[Opening Passage to read section]

Dick's Picks 21 reviewView From the Vault IV review

12/30/85

Nightfall of Diamonds reviewView From The Vault II review

 
Grateful Dead bootleg reviews 12/30/85

The Grateful Dead
Oakland-Alameda County Coliseum - Oakland, CA
12/30/85

Set 1: Gimme Some Lovin' > Greatest Story Ever Told, West L.A. Fadeaway, My Brother Esau, Stagger Lee, Little Red Rooster, Tennessee Jed > Looks Like Rain > Don't Ease Me In

Set 2: Mighty Quinn > Samson & Delilah > He's Gone > I Need A Miracle > Crazy Fingers > Jam > Drums > The Other One > Wharf Rat > Sugar Magnolia, E: It's All Over Now Baby Blue

Review 
First we find the Soundboard mix to be typical of 1985 -- the audience is almost unhearable, but the band sounds fairly good, if not as bass-heavy as we'd prefer. I remember I would move up front on Phil's side at this time to hear him better -- not to mention it wasn't as hard to get close on Phil's side, since the rabid fans crowded to Jerry's side. It seems right to mention Phil first, as he opens with "Gimme Some Lovin" -- a song they'd played about every fourth show that year. Brent's Hammond organ is shamefully low during the intro, but this gets fixed in time for the song proper, and we're on our way into another concert by the Grateful Dead. If you'd been there, you would very likely have been dancing! Phil bellows out the lyrics with more enthusiasm than finesse, and his bandmates back him up. Definitely a good start.

This, however, proves to be the highlight of the set. Oh, there's more worth hearing -- Jerry's playing is fairly sharp, and the band as a whole is attentive & interested -- but it quickly becomes apparent that this is a set of good - to - merely - competent performances. "Greatest Story" is merely competent, although "West LA" is good the way it should be. "My Brother Esau" is no disappointment, but "Stagger Lee' completely fails to ignite during Jerry's solo; Jerry seems to realize this, cutting short both the solo and their losses. Things go better on "Rooster", as they play it safe -- risking nothing, therefore neither losing nor gaining -- although we must give the nod to Brent for his typically ripping Hammond organ solo. Another one for the Good Performance column (if only for Bobby's steadfast avoidance of the dog frequencies during his slide solo). "Tennessee Jed" is another highlight -- not for power, but for easy-going fun. Hey, I forgot! This is supposed to be fun! And this performance retains that. Jerry blows the riff that's supposed to end the solo, but no more than usual (for any year; listen to DP-11's 9-27-72 for yet another example). "LRain" is competent again, changing the mind of nobody who regards it as an unfavorite: Bobby brings it to a premature end while Jerry is still soaring; Jerry responds with an uninteresting "Don't Ease" to end the set with a whimper.

This isn't entirely the fault of the band at large; one problem that can't be avoided is Jerry's unwillingness (or inability) to really put any lung power behind his singing. Lines that sorely need some DELIVERY are merely sung in rote manner, as if lacking further strength. Since I attended & enjoyed this show, I definitely hoped for some reminder, some moment that would jog the gray cells -- something memorable. Set one just doesn't have it.

[Closing Passage to read section]
[Opening Provided information section]

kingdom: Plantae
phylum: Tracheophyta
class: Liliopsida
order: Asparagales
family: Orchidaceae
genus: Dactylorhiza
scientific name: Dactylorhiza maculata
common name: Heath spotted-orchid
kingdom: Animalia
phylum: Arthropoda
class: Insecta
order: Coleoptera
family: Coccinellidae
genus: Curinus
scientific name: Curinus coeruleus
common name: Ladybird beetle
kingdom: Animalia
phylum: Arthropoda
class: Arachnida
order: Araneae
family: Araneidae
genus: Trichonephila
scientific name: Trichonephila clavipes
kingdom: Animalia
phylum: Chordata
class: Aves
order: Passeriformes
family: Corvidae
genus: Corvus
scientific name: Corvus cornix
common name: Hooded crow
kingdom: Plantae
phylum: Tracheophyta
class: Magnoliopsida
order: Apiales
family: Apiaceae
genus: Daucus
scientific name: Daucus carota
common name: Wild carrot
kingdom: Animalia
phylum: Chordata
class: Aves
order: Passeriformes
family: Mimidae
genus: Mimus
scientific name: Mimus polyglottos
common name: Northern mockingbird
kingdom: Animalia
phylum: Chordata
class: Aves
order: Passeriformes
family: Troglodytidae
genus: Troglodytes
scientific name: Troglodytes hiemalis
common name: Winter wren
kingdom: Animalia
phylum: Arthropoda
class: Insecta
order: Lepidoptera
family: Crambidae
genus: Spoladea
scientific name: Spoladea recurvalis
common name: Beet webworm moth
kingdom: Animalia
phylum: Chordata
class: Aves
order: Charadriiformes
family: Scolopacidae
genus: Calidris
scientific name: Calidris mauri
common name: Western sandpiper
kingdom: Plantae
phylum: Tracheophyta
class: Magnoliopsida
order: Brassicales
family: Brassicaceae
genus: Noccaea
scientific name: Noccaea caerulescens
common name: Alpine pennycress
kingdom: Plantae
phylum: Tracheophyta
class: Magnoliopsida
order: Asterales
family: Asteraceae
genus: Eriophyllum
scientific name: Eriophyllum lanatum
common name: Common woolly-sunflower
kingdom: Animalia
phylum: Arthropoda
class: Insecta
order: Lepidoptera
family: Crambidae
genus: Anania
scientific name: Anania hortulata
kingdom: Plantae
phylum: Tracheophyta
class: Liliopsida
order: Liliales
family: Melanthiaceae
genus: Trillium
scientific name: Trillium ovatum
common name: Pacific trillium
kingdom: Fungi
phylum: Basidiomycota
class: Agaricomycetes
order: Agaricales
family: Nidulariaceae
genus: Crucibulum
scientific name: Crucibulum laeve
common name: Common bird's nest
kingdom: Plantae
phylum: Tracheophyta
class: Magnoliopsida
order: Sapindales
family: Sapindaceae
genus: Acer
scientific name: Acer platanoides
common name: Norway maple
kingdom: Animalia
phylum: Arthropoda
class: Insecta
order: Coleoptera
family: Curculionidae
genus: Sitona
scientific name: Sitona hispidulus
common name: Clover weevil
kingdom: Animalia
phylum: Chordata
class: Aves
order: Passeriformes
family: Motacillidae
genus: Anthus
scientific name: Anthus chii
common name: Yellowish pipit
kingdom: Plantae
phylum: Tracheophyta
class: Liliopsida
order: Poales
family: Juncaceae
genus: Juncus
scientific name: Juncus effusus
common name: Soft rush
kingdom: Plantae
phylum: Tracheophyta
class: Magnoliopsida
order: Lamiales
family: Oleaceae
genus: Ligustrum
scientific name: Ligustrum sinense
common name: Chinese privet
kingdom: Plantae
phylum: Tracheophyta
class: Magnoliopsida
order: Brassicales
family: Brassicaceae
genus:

[Closing Provided information section]

*Exercise brief*:
Please revise the stretch of the concert review from "This isn't entirely" through "doesn't have it.", putting "breath" in place of "lung power".

*Written response*:
This isn't entirely the fault of the band at large; one problem that can't be avoided is Jerry's unwillingness (or inability) to really put any breath behind his singing. Lines that sorely need some DELIVERY are merely sung in rote manner, as if lacking further strength. Since I attended & enjoyed this show, I definitely hoped for some reminder, some moment that would jog the gray cells -- something memorable. Set one just doesn't have it.